**Prompt**.
Return, word for word, every line from the start of the items up to and including the line that contains "spryskują trucizna, Karbofuranem – zakazanym". Leave the pictures out of your answer.

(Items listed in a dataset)
- - - - - - -
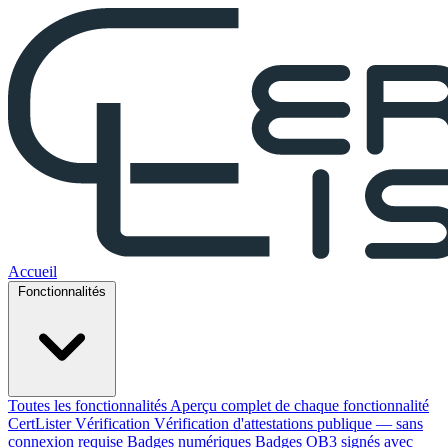
Accueil
Fonctionnalités
Toutes les fonctionnalités
Aperçu complet de chaque fonctionnalité
CertLister
Vérification
Vérification d'attestations publique — sans
connexion requise
Badges numériques
Badges OB3 signés avec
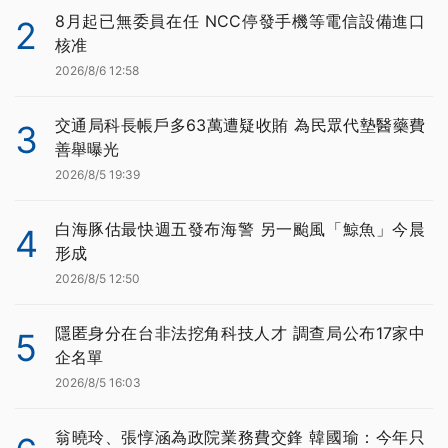
8月起已無委員在任 NCC停發手機等電信設備進口
2
核准
2026/8/6 12:58
交通局科長帳戶多63萬遭疑收賄 為民眾代墊醫藥費
3
善舉曝光
2026/8/5 19:39
白海豚估最快週五發布海警 另一颱風「鯨魚」今晨
4
形成
2026/8/5 12:50
隱匿身分在台非法挖角科技人才 調查局公布17家中
5
企名單
2026/8/5 16:03
翁曉玲、張惇涵為政院業務費交鋒 韓國瑜：今年只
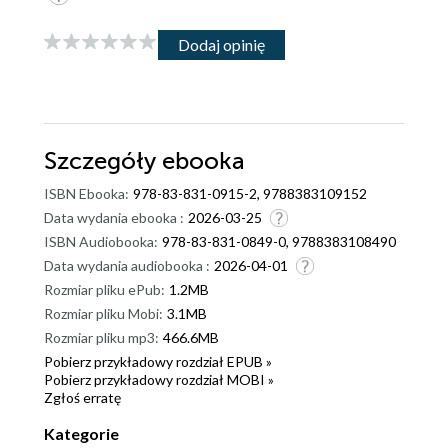
Dodaj opinię
Szczegóły
ebooka
ISBN Ebooka:
978-83-831-0915-2, 9788383109152
Data wydania ebooka :
2026-03-25
ISBN Audiobooka:
978-83-831-0849-0, 9788383108490
Data wydania audiobooka :
2026-04-01
Rozmiar pliku ePub:
1.2MB
Rozmiar pliku Mobi:
3.1MB
Rozmiar pliku mp3:
466.6MB
Pobierz przykładowy rozdział EPUB »
Pobierz przykładowy rozdział MOBI »
Zgłoś erratę
Kategorie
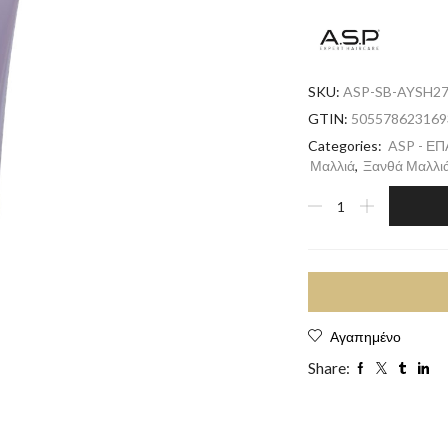
SKU:
ASP-SB-AYSH2
GTIN:
505578623169
Categories:
ASP - Ε
Μαλλιά
,
Ξανθά Μαλλι
Αγαπημένο
Share:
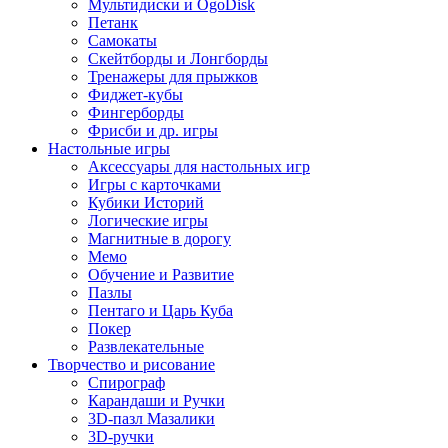
Мультидиски и OgoDisk
Петанк
Самокаты
Скейтборды и Лонгборды
Тренажеры для прыжков
Фиджет-кубы
Фингерборды
Фрисби и др. игры
Настольные игры
Аксессуары для настольных игр
Игры с карточками
Кубики Историй
Логические игры
Магнитные в дорогу
Мемо
Обучение и Развитие
Пазлы
Пентаго и Царь Куба
Покер
Развлекательные
Творчество и рисование
Спирограф
Карандаши и Ручки
3D-пазл Мазалики
3D-ручки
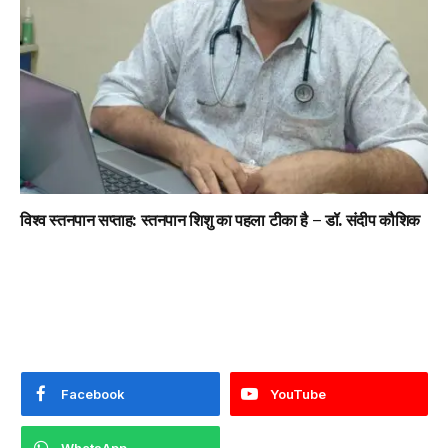
विश्व स्तनपान सप्ताह: स्तनपान शिशु का पहला टीका है – डॉ. संदीप कौशिक
Facebook
YouTube
WhatsApp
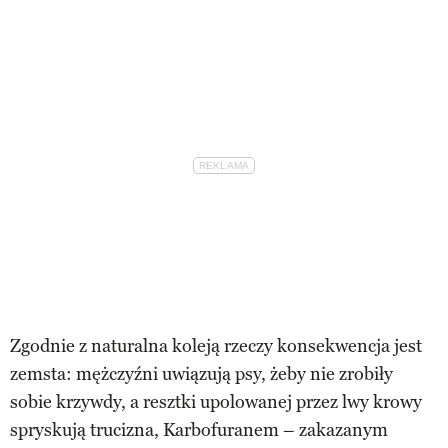
Zgodnie z naturalna koleją rzeczy konsekwencja jest
zemsta: mężczyźni uwiązują psy, żeby nie zrobiły
sobie krzywdy, a resztki upolowanej przez lwy krowy
spryskują trucizna, Karbofuranem – zakazanym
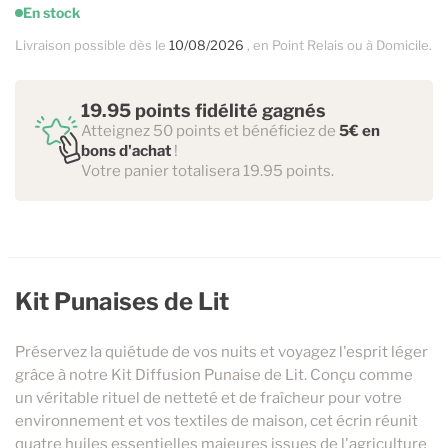
En stock
Livraison possible dès le
10/08/2026
, en Point Relais ou à Domicile.
19.95 points fidélité gagnés
Atteignez 50 points et bénéficiez de
5€ en
bons d'achat
!
Votre panier totalisera 19.95 points.
Kit Punaises de Lit
Préservez la quiétude de vos nuits et voyagez l'esprit léger
grâce à notre Kit Diffusion Punaise de Lit. Conçu comme
un véritable rituel de netteté et de fraîcheur pour votre
environnement et vos textiles de maison, cet écrin réunit
quatre huiles essentielles majeures issues de l'agriculture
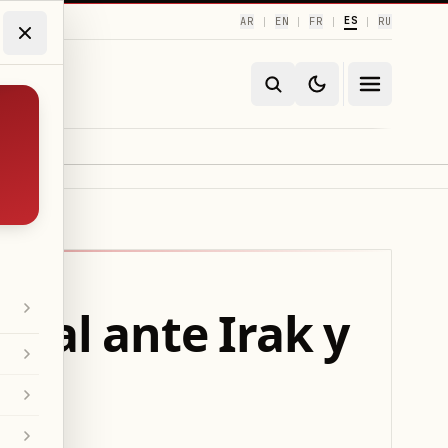
ES
AR
EN
FR
RU
|
|
|
|
tal ante Irak y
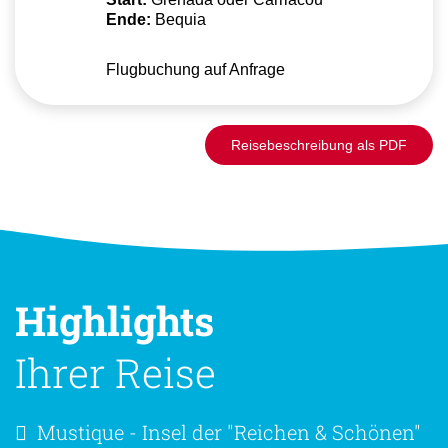
Ende:
Bequia
Flugbuchung auf Anfrage
Reisebeschreibung als PDF
Highlights
Ihrer Reise
Mustique - Insel der "Reichen & Schönen"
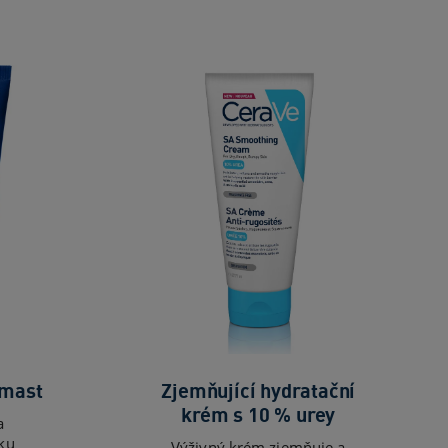
 mast
Zjemňující hydratační
krém s 10 % urey
a
ku
Výživný krém zjemňuje a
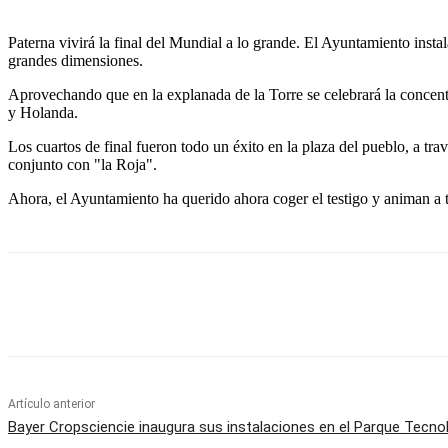
Paterna vivirá la final del Mundial a lo grande. El Ayuntamiento insta
grandes dimensiones.
Aprovechando que en la explanada de la Torre se celebrará la concentra
y Holanda.
Los cuartos de final fueron todo un éxito en la plaza del pueblo, a tra
conjunto con "la Roja".
Ahora, el Ayuntamiento ha querido ahora coger el testigo y animan a t
Cuota
Artículo anterior
Bayer Cropsciencie inaugura sus instalaciones en el Parque Tecno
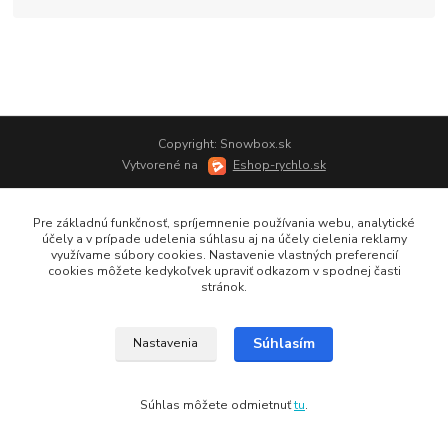
Copyright: Snowbox.sk
Vytvorené na
Eshop-rychlo.sk
Pre základnú funkčnosť, spríjemnenie používania webu, analytické
účely a v prípade udelenia súhlasu aj na účely cielenia reklamy
využívame súbory cookies. Nastavenie vlastných preferencií
cookies môžete kedykoľvek upraviť odkazom v spodnej časti
stránok.
Súhlasím
Nastavenia
Súhlas môžete odmietnuť
tu
.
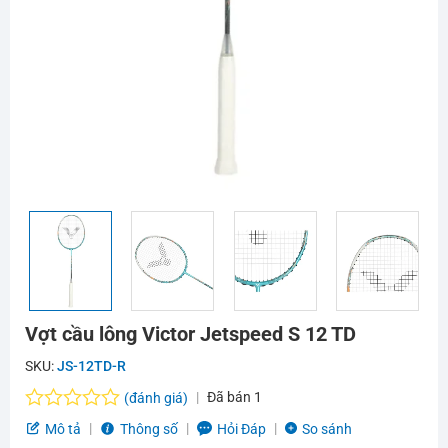
Vợt cầu lông Victor Jetspeed S 12 TD
SKU:
JS-12TD-R
Đã bán
1
(đánh giá)
Được
Mô tả
Thông số
Hỏi Đáp
So sánh
xếp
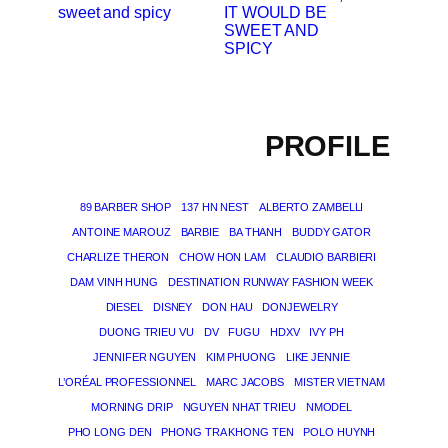
IT WOULD BE
SWEET AND
SPICY
PROFILE
89 BARBER SHOP
137 HN NEST
ALBERTO ZAMBELLI
ANTOINE MAROUZ
BARBIE
BA THANH
BUDDY GATOR
CHARLIZE THERON
CHOW HON LAM
CLAUDIO BARBIERI
DAM VINH HUNG
DESTINATION RUNWAY FASHION WEEK
DIESEL
DISNEY
DON HAU
DONJEWELRY
DUONG TRIEU VU
DV
FUGU
HDXV
IVY PH
JENNIFER NGUYEN
KIM PHUONG
LIKE JENNIE
L’ORÉAL PROFESSIONNEL
MARC JACOBS
MISTER VIETNAM
MORNING DRIP
NGUYEN NHAT TRIEU
NMODEL
PHO LONG DEN
PHONG TRA KHONG TEN
POLO HUYNH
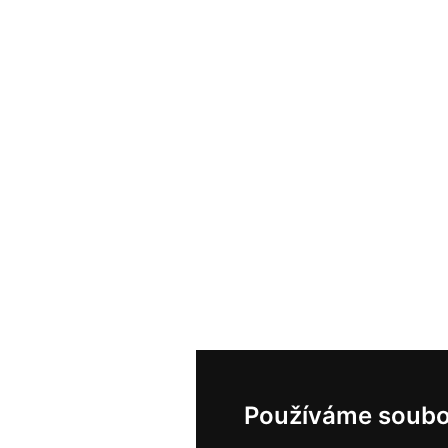
Používáme soubo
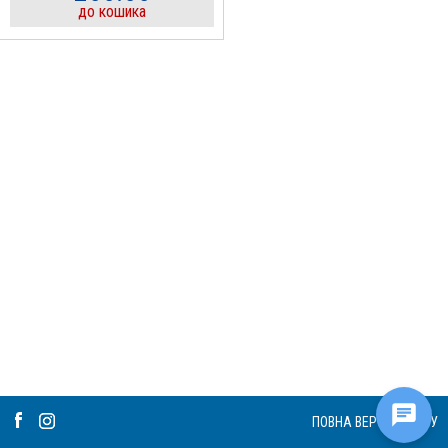
до кошика
ПОВНА ВЕРСІЯ САЙТУ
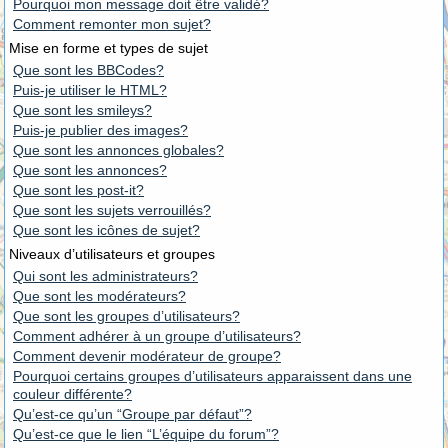
Pourquoi mon message doit être validé?
Comment remonter mon sujet?
Mise en forme et types de sujet
Que sont les BBCodes?
Puis-je utiliser le HTML?
Que sont les smileys?
Puis-je publier des images?
Que sont les annonces globales?
Que sont les annonces?
Que sont les post-it?
Que sont les sujets verrouillés?
Que sont les icônes de sujet?
Niveaux d’utilisateurs et groupes
Qui sont les administrateurs?
Que sont les modérateurs?
Que sont les groupes d’utilisateurs?
Comment adhérer à un groupe d’utilisateurs?
Comment devenir modérateur de groupe?
Pourquoi certains groupes d’utilisateurs apparaissent dans une
couleur différente?
Qu’est-ce qu’un “Groupe par défaut”?
Qu’est-ce que le lien “L’équipe du forum”?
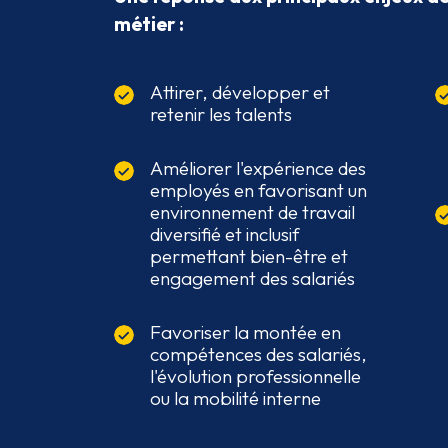
métier :
Attirer, développer et
retenir les talents
Améliorer l'expérience des
employés en favorisant un
environnement de travail
diversifié et inclusif
permettant bien-être et
engagement des salariés
Favoriser la montée en
compétences des salariés,
l'évolution professionnelle
ou la mobilité interne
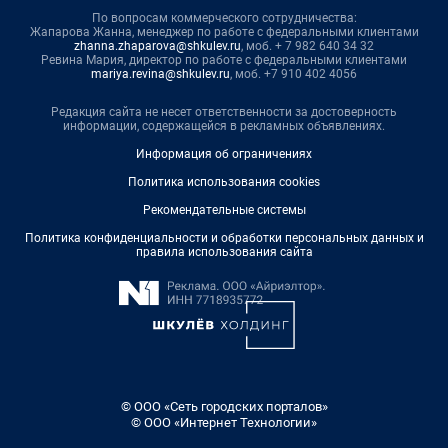
По вопросам коммерческого сотрудничества:
Жапарова Жанна, менеджер по работе с федеральными клиентами
zhanna.zhaparova@shkulev.ru
, моб. + 7 982 640 34 32
Ревина Мария, директор по работе с федеральными клиентами
mariya.revina@shkulev.ru
, моб. +7 910 402 4056
Редакция сайта не несет ответственности за достоверность
информации, содержащейся в рекламных объявлениях.
Информация об ограничениях
Политика использования cookies
Рекомендательные системы
Политика конфиденциальности и обработки персональных данных и
правила использования сайта
© ООО «Сеть городских порталов»
© ООО «Интернет Технологии»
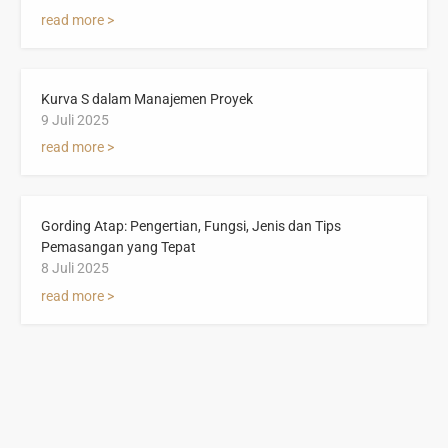
read more >
Kurva S dalam Manajemen Proyek
9 Juli 2025
read more >
Gording Atap: Pengertian, Fungsi, Jenis dan Tips
Pemasangan yang Tepat
8 Juli 2025
read more >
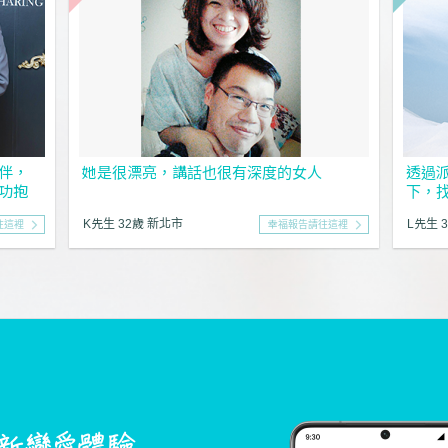
伴，
她是很漂亮，講話也很有深度的女人
透過
功抱
下，
K先生 32歲 新北市
L先生 
往這裡
幸福報告請往這裡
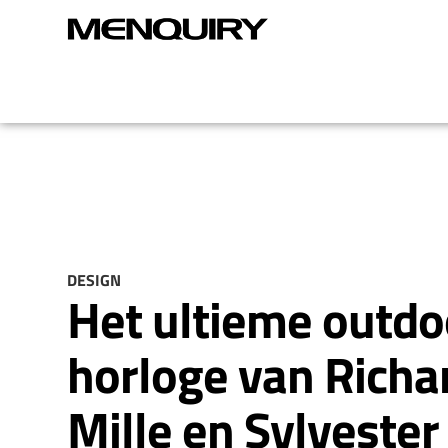
DESIGN
Het ultieme outdo
horloge van Richa
Mille en Sylvester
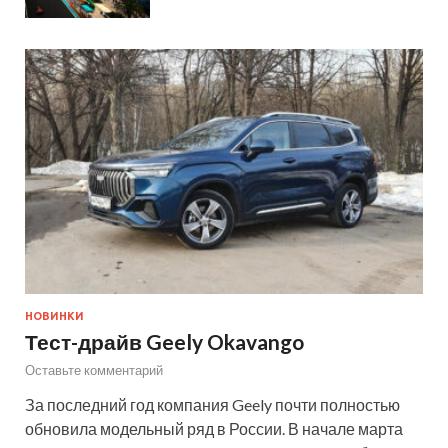
НОВИНКИ
Тест-драйв Geely Okavango
Оставьте комментарий
За последний год компания Geely почти полностью
обновила модельный ряд в России. В начале марта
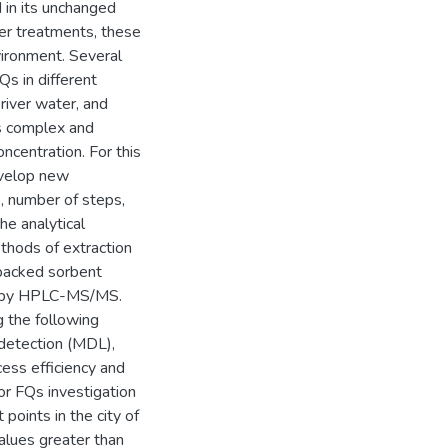
d in its unchanged
er treatments, these
vironment. Several
s in different
river water, and
s complex and
ncentration. For this
evelop new
e, number of steps,
e analytical
thods of extraction
 packed sorbent
ion by HPLC-MS/MS.
 the following
f detection (MDL),
ocess efficiency and
r FQs investigation
points in the city of
alues greater than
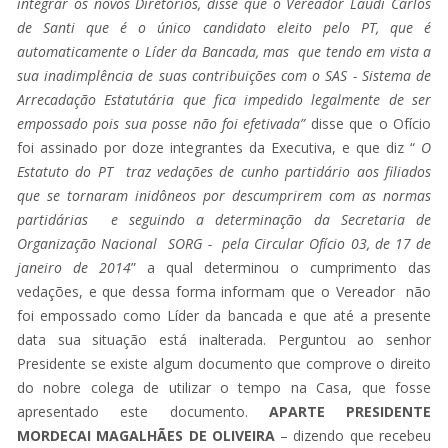
integrar os novos Diretórios, disse que o Vereador Laudi Carlos
de Santi que é o único candidato eleito pelo PT, que é
automaticamente o Líder da Bancada, mas que tendo em vista a
sua inadimplência de suas contribuições com o SAS - Sistema de
Arrecadação Estatutária que fica impedido legalmente de ser
empossado pois sua posse não foi efetivada”
disse que o Ofício
foi assinado por doze integrantes da Executiva, e que diz “
O
Estatuto do PT traz vedações de cunho partidário aos filiados
que se tornaram inidôneos por descumprirem com as normas
partidárias e seguindo a determinação da Secretaria de
Organização Nacional SORG - pela Circular Ofício 03, de 17 de
janeiro de 2014
” a qual determinou o cumprimento das
vedações, e que dessa forma informam que o Vereador não
foi empossado como Líder da bancada e que até a presente
data sua situação está inalterada. Perguntou ao senhor
Presidente se existe algum documento que comprove o direito
do nobre colega de utilizar o tempo na Casa, que fosse
apresentado este documento.
APARTE PRESIDENTE
MORDECAI MAGALHÃES DE OLIVEIRA
– dizendo que recebeu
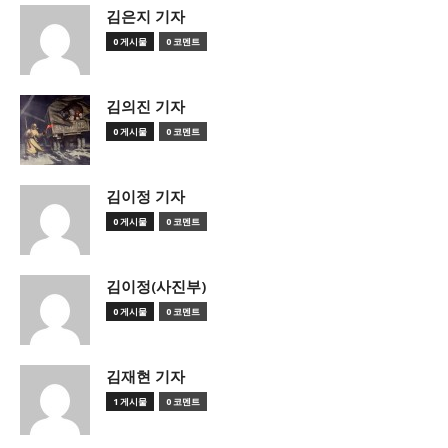
김은지 기자
0 게시물
0 코멘트
김의진 기자
0 게시물
0 코멘트
김이정 기자
0 게시물
0 코멘트
김이정(사진부)
0 게시물
0 코멘트
김재현 기자
1 게시물
0 코멘트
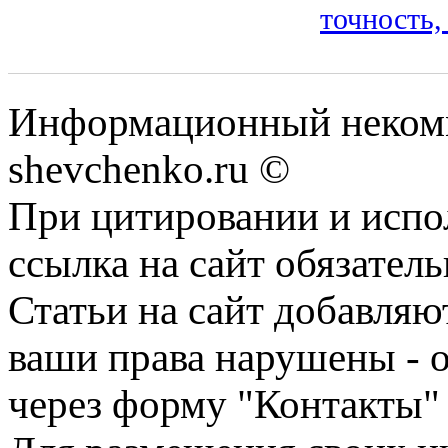
точность,
Информационный некомм
shevchenko.ru ©
При цитировании и испо
ссылка на сайт обязатель
Статьи на сайт добавляю
ваши права нарушены - 
через форму "Контакты"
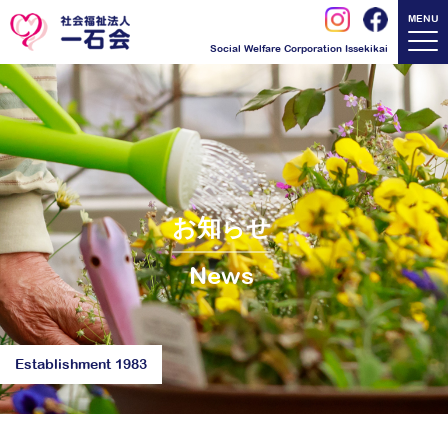
MENU
Social Welfare Corporation Issekikai
お知らせ
News
Establishment 1983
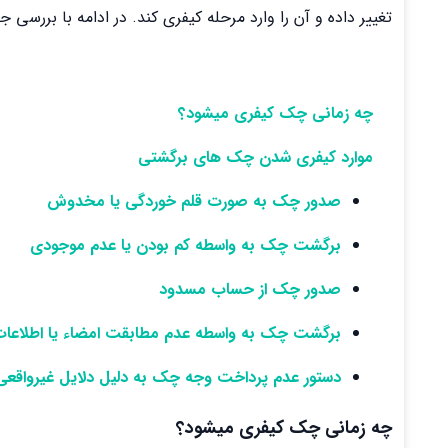
تغییر داده و آن را وارد مرحله کیفری کند. در ادامه با برر
چه زمانی چک کیفری میشود؟
موارد کیفری شدن چک های برگشتی
صدور چک به صورت قلم خوردگی یا مخدوش
برگشت چک به واسطه کم بودن یا عدم موجودی
صدور چک از حساب مسدود
برگشت چک به واسطه عدم مطابقت امضاء یا اطلاعات
دستور عدم پرداخت وجه چک به دلیل دلایل غیرواقعی
چه زمانی چک کیفری میشود
؟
- - - - - - -
**Exercise response**.
Accueil
Fonctionnalités
Toutes les fonctionnalités
Aperçu complet de chaque fonctionnalité
CertLister
Vérification
Vérification d'attestations publique — sans
connexion requise
Badges numériques
Badges OB3 signés avec
8月起已無委員在任 NCC停發手機等電信設備進口
2
核准
2026/8/6 12:58
交通局科長帳戶多63萬遭疑收賄 為民眾代墊醫藥費
3
善舉曝光
2026/8/5 19:39
白海豚估最快週五發布海警 另一颱風「鯨魚」今晨
4
形成
2026/8/5 12:50
隱匿身分在台非法挖角科技人才 調查局公布17家中
5
企名單
2026/8/5 16:03
翁曉玲、張惇涵為政院業務費交鋒 韓國瑜：今年只
Dodaj opinię
Szczegóły
ebooka
ISBN Ebooka:
978-83-831-0915-2, 9788383109152
Data wydania ebooka :
2026-03-25
ISBN Audiobooka:
978-83-831-0849-0, 9788383108490
Data wydania audiobooka :
2026-04-01
Rozmiar pliku ePub:
1.2MB
Rozmiar pliku Mobi:
3.1MB
Rozmiar pliku mp3:
466.6MB
Pobierz przykładowy rozdział EPUB »
Pobierz przykładowy rozdział MOBI »
Zgłoś erratę
Kategorie
SKU:
ASP-SB-AYSH2
GTIN:
505578623169
Categories:
ASP - Ε
Μαλλιά
,
Ξανθά Μαλλι
Αγαπημένο
Share:
Мультидиски и OgoDisk
Петанк
Самокаты
Скейтборды и Лонгборды
Тренажеры для прыжков
Фиджет-кубы
Фингерборды
Фрисби и др. игры
Настольные игры
Аксессуары для настольных игр
Игры с карточками
Кубики Историй
Логические игры
Магнитные в дорогу
Мемо
Обучение и Развитие
Пазлы
Пентаго и Царь Куба
Покер
Развлекательные
Творчество и рисование
Спирограф
Карандаши и Ручки
3D-пазл Мазалики
3D-ручки
विश्व स्तनपान सप्ताह: स्तनपान शिशु का पहला टीका है – डॉ. संदीप कौशिक
Facebook
YouTube
WhatsApp
Zgodnie z naturalna koleją rzeczy konsekwencja jest
zemsta: mężczyźni uwiązują psy, żeby nie zrobiły
sobie krzywdy, a resztki upolowanej przez lwy krowy
spryskują trucizna, Karbofuranem – zakazanym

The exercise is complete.